Is A $100 Wine Better Than A $10 Wine?

The Pepsi ChallengeUpon finding out I was a wine writer and Sommelier, a new coworker turned to me saying “I have to ask, is a $100 wine really better than a $10 wine?” I smiled and start to answer, when a friend, who is my new boss says “Well, do you like Coke, or Pepsi?” Stay with me now, I knew where he was going.

The first consideration that goes into picking a $100 bottle over a $10 bottle of wine is the ability to taste the difference. If you fail the “Pepsi Challenge”, chances are you probably won’t appreciate the flavor difference in the two price ranges. However, once we discern you can tell the taste difference between the two, the question becomes is the price difference worth it to you. Everyone has a different threshold for luxury. Thus, it depends on what your “wine luxury” threshold is set to.

If you’re a mountain bike enthusiast, you can ride the trails on a $250 Huffy, or a $9,153 Santa Cruz Tallboy 2 Carbon XX1 Enev. You’ll still ride the same trails, but one ride is on a carbon fiber body and wheel assembly, and the other is on plain old metal. You may start and stop at the same place, but you certainly did it on a different level. If biking isn’t your thing, think Luxury cars, as Rob did. You can buy the $40,000 Nissan 370Z, or the $2 Million Pagani Huayra. Is there really a $1,960,000 difference in the way the car gets you from the house to the office? Probably not, but your luxury threshold causes you to buy one over the other. Luxury and taste aside, there are a few other factors that go into the pricing of wine to consider. And here’s where I got to geek out a little.
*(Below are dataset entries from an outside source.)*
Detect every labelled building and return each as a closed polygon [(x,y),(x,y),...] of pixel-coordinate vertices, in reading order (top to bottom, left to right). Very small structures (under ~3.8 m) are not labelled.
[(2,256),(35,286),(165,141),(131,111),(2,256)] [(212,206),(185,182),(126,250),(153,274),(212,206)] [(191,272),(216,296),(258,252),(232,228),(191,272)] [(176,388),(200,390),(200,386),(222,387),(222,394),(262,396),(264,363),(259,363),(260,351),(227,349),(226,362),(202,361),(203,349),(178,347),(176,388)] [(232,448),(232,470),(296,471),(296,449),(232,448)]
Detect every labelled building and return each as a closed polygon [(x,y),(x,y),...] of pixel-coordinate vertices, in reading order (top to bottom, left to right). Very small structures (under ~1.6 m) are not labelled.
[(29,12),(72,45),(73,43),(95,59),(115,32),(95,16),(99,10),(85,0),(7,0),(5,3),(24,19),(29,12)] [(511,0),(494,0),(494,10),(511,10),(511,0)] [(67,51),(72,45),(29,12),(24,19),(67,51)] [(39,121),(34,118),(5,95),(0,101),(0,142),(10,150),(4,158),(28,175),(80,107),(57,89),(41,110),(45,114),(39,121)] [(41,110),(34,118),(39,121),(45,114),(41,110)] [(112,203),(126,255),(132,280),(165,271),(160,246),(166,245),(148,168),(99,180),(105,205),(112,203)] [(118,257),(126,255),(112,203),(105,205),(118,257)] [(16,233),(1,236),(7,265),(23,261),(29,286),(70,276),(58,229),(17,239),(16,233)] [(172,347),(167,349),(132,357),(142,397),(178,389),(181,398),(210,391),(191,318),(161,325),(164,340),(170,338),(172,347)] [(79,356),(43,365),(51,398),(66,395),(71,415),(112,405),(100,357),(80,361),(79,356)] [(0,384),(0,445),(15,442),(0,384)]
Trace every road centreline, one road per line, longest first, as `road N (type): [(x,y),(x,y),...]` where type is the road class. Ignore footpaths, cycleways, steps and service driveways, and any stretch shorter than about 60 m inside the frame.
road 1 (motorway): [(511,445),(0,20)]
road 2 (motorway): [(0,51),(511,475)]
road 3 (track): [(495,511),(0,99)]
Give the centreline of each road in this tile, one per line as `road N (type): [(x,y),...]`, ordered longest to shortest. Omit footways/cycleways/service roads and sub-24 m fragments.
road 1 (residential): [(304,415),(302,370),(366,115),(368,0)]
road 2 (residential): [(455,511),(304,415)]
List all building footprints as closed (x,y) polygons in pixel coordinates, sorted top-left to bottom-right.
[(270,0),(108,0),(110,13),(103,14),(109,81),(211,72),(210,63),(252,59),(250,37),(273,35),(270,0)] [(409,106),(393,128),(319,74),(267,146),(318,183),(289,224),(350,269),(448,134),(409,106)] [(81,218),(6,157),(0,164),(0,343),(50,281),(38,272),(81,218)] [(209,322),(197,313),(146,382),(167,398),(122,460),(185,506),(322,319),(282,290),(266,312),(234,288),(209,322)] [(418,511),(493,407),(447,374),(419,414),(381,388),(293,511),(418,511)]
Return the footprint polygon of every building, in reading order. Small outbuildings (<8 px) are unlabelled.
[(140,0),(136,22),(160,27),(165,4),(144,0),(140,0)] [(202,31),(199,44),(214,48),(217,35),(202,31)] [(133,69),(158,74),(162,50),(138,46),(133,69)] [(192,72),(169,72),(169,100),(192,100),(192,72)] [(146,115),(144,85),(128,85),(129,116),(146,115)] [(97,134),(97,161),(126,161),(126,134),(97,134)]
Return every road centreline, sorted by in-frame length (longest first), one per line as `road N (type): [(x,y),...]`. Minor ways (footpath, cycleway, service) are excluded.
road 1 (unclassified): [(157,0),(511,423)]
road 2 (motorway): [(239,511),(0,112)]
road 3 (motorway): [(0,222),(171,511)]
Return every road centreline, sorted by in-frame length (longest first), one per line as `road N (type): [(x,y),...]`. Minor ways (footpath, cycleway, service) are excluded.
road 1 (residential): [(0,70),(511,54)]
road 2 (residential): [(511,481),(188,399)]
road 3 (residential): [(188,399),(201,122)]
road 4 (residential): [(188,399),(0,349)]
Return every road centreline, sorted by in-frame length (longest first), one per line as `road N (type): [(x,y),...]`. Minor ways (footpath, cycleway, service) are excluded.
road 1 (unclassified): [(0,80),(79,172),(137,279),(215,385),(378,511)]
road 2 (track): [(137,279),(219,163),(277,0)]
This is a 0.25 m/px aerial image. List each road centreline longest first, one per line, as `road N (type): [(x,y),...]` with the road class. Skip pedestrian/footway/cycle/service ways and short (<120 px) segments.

Grapevines at Trefethen in Napa, CA

I have grapes growing in my backyard. They’re muscadine grapes, fairly common in Florida. They can be made into wine, and in fact, they are made into wine in parts of Florida. The wine tastes a little like cotton candy, and sells for about $10 a bottle. I wouldn’t drink it, but I could. Now, there are vines planted in Napa Valley, exposed to the perfect amount of sun, benefiting from diurnal temperature changes to maximize the ripening of the grapes. They are on premium land, and there has been generations of study invested in ensuring they are the perfect winemaking grape. They create wines that offer layers of taste, complex creatures that evolve over time in a bottle or in a glass. They sell for $100 a bottle, and I would and do drink them. So, while I would never consider buying a $9,153 mountain bike, my threshold for luxury related to wine is much higher than $10 cotton candy in a bottle.

Did I really answer the question of “Is a $100 wine really better than a $10 wine?” Probably not as completely as you’d like. In the end, it’s not that there are no drinkable $10 wines, and you have to pop $100 or more to get something worth drinking. That said, in my opinion, there is a definite quality difference between the two. There are complexities and facets of the $100 wine that make it fetch the higher price. However, I can point you to a killer Pinot Noir for $10 that’ll knock your socks off. So, in the end, it’s really a question of “what’s your wine luxury threshold?” Would you drink the Pagani of wines?